Serum Calprotectin Level Is Independently Associated With Carotid Plaque Presence in Patients With Psoriatic Arthritis

Front Med (Lausanne). 2022 Jul 8:9:932696. doi: 10.3389/fmed.2022.932696. eCollection 2022.

Abstract

Background: Whether calprotectin could play a role in augmenting cardiovascular (CV) risk in patients with psoriatic arthritis (PsA) remains uncertain. The aim of this study is to elucidate the association between serum calprotectin level and subclinical atherosclerosis in patient with PsA.

Method: Seventy-eight PsA patients (age: 52 ± 10 years, 41 [52.6%] male) without CV disease were recruited into this cross-sectional study. Carotid intima-media thickness (cIMT) and the presence of plaque were determined by high-resolution ultrasound. Calprotectin levels in serum were quantified by enzyme-linked immunosorbent assay. The variables associated with the presence of carotid plaque (CP) were selected from the least absolute shrinkage and selection operator (LASSO) regression analysis.
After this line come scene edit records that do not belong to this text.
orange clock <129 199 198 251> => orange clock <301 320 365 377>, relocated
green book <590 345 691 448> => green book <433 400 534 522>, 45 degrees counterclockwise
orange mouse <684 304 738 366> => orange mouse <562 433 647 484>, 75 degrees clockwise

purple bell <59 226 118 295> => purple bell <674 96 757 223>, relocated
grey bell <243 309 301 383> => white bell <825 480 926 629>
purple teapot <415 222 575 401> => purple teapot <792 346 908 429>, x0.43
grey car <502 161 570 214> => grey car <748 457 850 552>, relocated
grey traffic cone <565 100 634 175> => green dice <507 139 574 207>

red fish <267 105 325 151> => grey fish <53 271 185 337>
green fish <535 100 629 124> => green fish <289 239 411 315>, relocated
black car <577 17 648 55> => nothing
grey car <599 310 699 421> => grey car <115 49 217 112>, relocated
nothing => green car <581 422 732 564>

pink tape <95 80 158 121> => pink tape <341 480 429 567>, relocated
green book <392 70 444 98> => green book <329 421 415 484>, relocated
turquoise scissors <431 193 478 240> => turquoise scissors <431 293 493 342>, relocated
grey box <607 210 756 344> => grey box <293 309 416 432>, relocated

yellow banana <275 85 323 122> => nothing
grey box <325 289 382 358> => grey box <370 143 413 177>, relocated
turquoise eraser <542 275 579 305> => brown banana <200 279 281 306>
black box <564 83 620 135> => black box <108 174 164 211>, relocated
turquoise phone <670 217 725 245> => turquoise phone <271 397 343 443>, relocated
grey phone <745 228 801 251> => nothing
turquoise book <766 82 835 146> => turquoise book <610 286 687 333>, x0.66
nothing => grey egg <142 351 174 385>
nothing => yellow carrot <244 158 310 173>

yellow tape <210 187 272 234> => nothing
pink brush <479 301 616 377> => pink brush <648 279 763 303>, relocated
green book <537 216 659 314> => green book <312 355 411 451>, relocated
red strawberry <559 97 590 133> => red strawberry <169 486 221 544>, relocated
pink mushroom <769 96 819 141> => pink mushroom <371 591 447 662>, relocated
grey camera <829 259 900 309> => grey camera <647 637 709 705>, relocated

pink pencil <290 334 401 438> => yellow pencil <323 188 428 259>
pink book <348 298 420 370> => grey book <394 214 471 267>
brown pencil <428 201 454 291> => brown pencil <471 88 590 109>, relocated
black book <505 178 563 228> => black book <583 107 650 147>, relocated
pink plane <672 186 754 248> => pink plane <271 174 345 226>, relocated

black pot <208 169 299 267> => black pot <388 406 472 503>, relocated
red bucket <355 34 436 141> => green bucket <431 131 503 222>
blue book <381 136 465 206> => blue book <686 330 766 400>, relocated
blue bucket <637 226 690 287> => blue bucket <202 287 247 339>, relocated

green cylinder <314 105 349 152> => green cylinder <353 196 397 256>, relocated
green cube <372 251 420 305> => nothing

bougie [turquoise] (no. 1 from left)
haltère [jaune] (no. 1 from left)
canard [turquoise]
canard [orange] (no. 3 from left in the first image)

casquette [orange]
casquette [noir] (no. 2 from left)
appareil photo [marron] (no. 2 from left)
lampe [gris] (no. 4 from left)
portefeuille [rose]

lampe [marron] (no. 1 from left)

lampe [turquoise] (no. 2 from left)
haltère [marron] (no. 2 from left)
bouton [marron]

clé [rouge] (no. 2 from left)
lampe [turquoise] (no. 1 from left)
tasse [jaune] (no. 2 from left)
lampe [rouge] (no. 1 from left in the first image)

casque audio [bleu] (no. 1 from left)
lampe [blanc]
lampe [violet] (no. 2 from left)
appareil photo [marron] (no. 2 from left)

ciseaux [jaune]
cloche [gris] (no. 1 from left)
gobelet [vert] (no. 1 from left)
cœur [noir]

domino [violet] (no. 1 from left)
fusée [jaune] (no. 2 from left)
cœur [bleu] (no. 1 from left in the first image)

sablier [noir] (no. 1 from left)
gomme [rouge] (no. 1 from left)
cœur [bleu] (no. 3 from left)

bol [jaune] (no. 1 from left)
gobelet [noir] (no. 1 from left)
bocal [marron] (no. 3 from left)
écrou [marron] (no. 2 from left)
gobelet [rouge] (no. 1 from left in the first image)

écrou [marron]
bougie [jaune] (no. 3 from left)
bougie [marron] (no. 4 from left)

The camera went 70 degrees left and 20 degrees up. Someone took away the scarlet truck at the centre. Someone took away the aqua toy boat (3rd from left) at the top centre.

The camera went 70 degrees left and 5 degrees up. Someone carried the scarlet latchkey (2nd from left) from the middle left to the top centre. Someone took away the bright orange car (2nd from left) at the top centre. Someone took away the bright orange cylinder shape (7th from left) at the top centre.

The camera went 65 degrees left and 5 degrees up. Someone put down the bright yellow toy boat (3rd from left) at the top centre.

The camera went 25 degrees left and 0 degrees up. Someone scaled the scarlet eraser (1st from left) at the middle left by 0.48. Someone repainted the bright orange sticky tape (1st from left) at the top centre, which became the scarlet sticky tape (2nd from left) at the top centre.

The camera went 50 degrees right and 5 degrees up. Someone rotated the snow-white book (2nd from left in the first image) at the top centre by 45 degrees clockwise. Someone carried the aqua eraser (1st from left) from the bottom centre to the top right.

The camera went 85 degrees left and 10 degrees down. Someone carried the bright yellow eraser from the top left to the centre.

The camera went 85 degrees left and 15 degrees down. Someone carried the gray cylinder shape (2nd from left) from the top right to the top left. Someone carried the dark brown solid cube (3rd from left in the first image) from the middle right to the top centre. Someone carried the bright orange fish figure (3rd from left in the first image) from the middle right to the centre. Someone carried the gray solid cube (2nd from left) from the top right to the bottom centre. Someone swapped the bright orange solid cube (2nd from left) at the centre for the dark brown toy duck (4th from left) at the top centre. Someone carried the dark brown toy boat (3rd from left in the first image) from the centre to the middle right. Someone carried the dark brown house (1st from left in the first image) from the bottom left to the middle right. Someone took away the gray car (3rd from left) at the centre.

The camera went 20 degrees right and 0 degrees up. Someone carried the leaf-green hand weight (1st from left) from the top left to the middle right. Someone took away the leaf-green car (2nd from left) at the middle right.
Results: 29/78 (37.2%) of patient had carotid plaque (CP+ group). Serum calprotectin level was significantly higher in the CP+ group (CP- group: 564.6 [329.3-910.5] ng/ml; CP+ group: 721.3 [329.3-910.5] ng/ml, P = 0.005). Serum calprotectin level correlated with PsA disease duration (rho = 0.280, P = 0.013) and mean cIMT (rho = 0.249, P = 0.038). Using LASSO regression analysis, the levels of Ln-calprotectin (OR: 3.38, 95% CI [1.37, 9.47]; P = 0.026) and PsA disease duration (OR: 1.09, 95% CI [1.01, 1.18]; P = 0.013) were screened out from a total of 19 variables. The model in predicting the presence of CP was constructed by Ln-calprotectin and PsA disease duration with an area under the receiver-operating characteristic (ROC) curve of 0.744, (95 CI% [0.59, 0.80], P = 0.037).

Conclusion: Serum calprotectin level is associated with the presence of CP in PsA. Further studies are required to confirm whether this pathway is associated with CV events in PsA.

Keywords: LASSO regression; carotid ultrasound; psoriatic arthritis; serum calprotectin; subclinical atherosclerosis.